WHAT THE TASK REQUIRES:
An exact transcription is needed, starting at the line containing "Identify the document" and running through the last line of the records, with every picture left out.

MATERIAL PROVIDED:
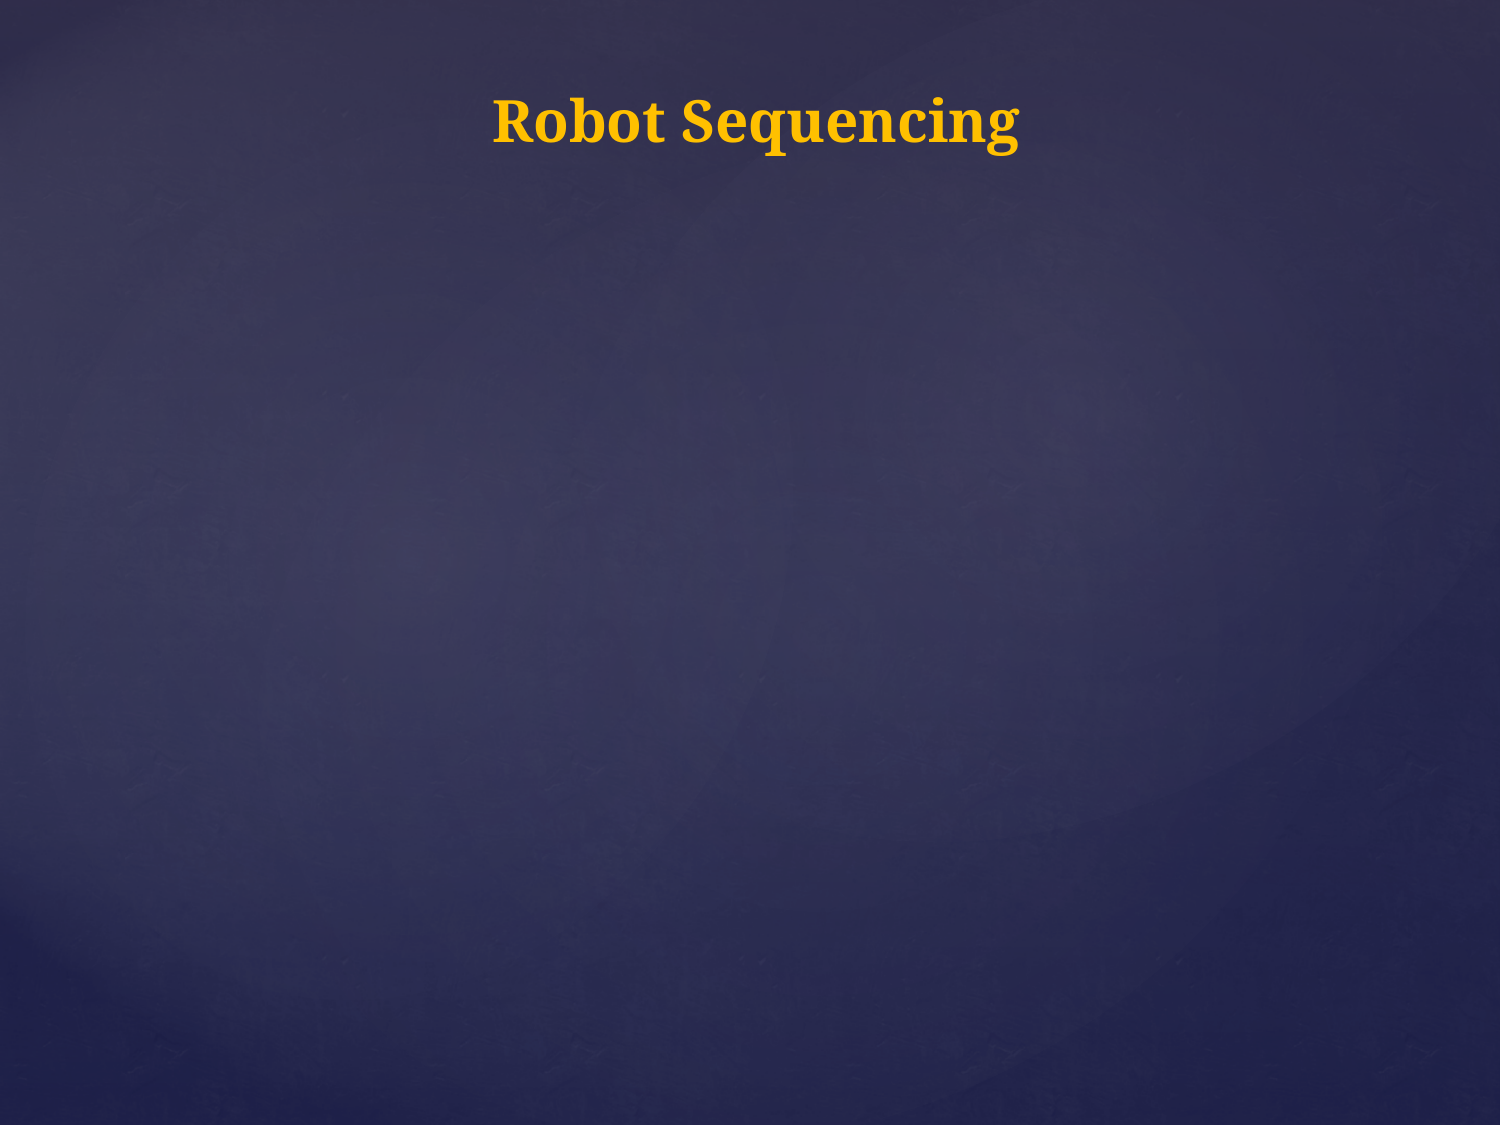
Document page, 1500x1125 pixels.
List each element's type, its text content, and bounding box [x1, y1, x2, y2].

text_box Robot Sequencing [62, 74, 1450, 163]
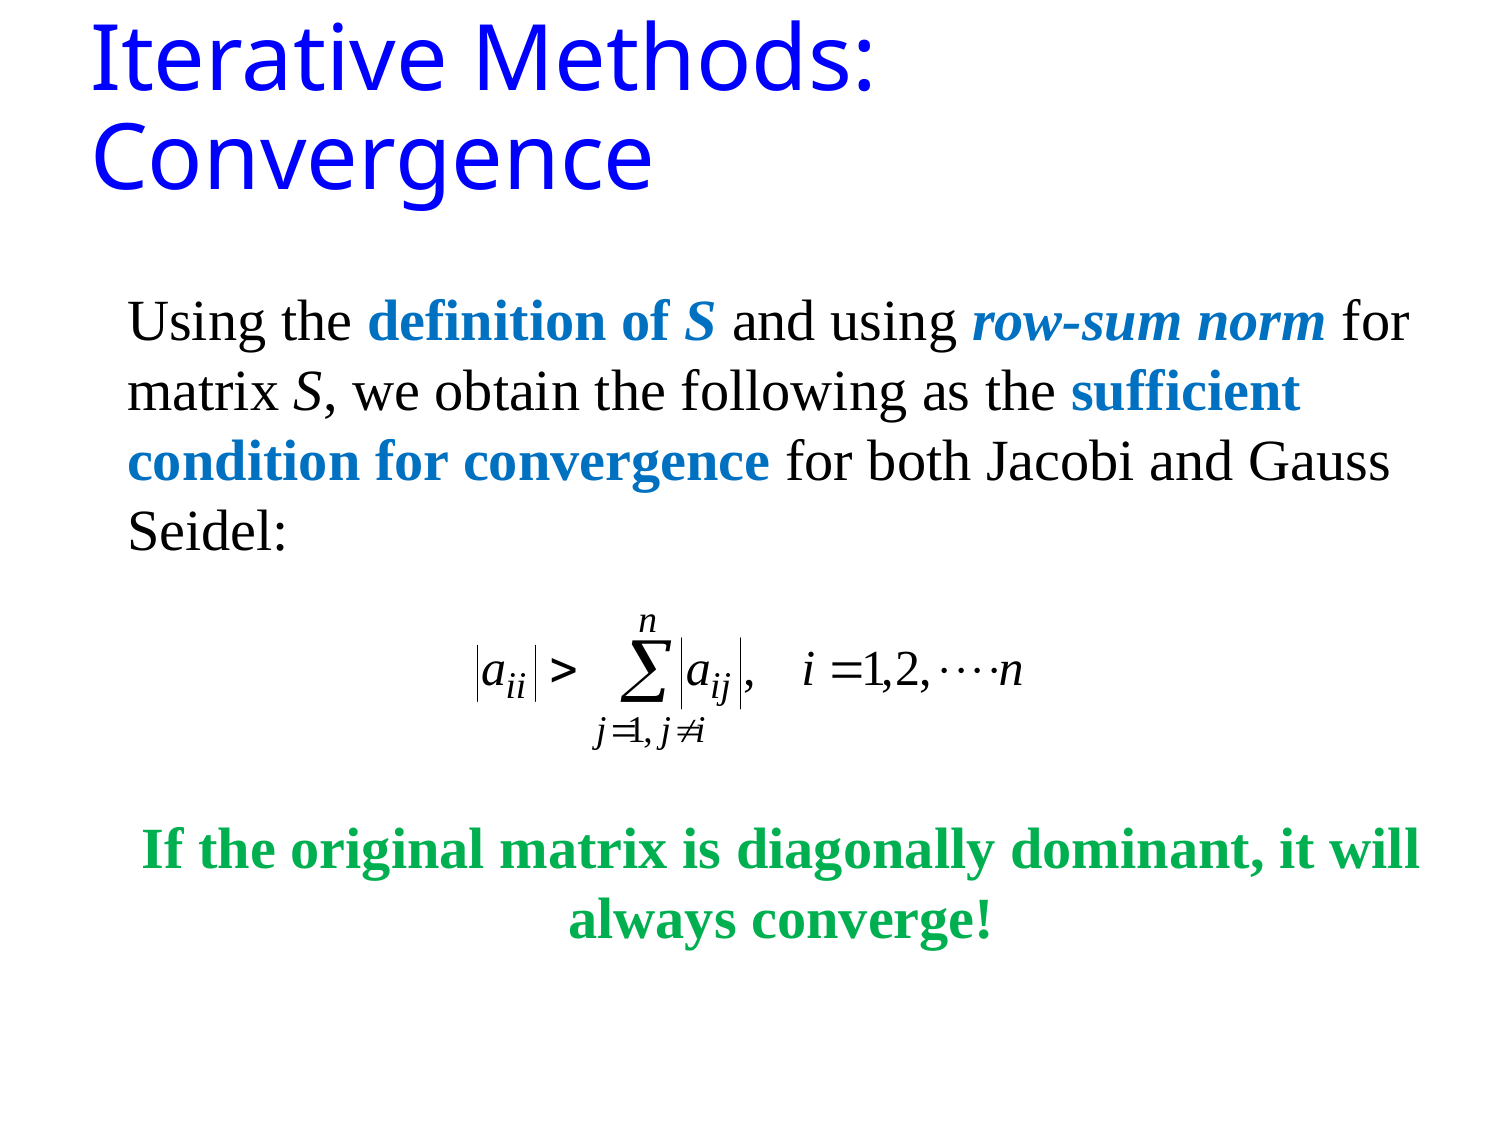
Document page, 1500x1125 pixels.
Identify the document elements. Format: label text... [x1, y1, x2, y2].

text_box Using the definition of S and using row-sum norm for matrix S, we obtain the following as the sufficient condition for convergence for both Jacobi and Gauss Seidel: [112, 274, 1451, 570]
text_box [0, 1, 1500, 75]
text_box If the original matrix is diagonally dominant, it will always converge! [112, 802, 1451, 958]
title Iterative Methods: Convergence [75, 75, 1425, 175]
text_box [472, 597, 1028, 756]
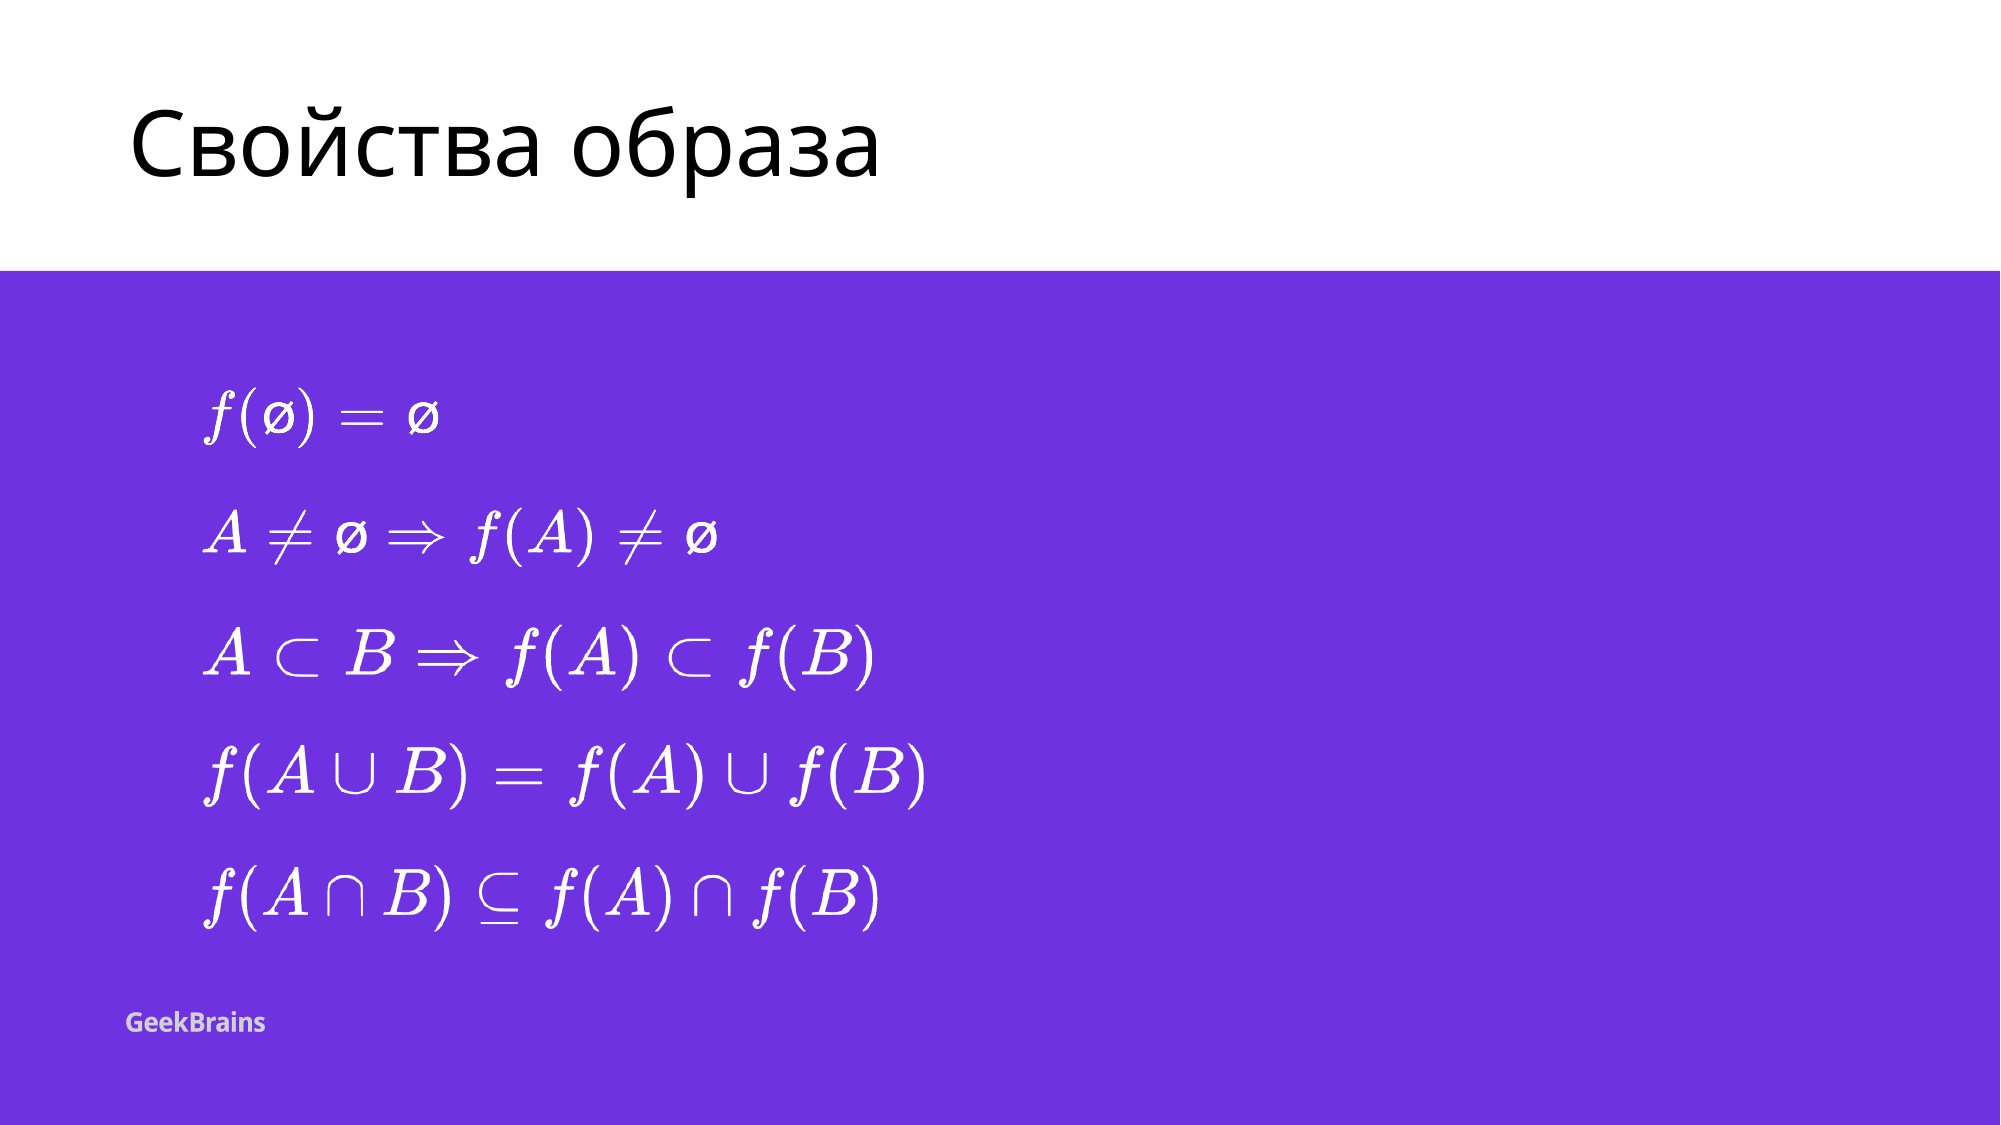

TASK ANSWER:
Identify the document elements. Format: label text... [x1, y1, x2, y2].

text_box Using the definition of S and using row-sum norm for matrix S, we obtain the following as the sufficient condition for convergence for both Jacobi and Gauss Seidel: [112, 274, 1451, 570]
text_box [0, 1, 1500, 75]
text_box If the original matrix is diagonally dominant, it will always converge! [112, 802, 1451, 958]
title Iterative Methods: Convergence [75, 75, 1425, 175]
text_box [472, 597, 1028, 756]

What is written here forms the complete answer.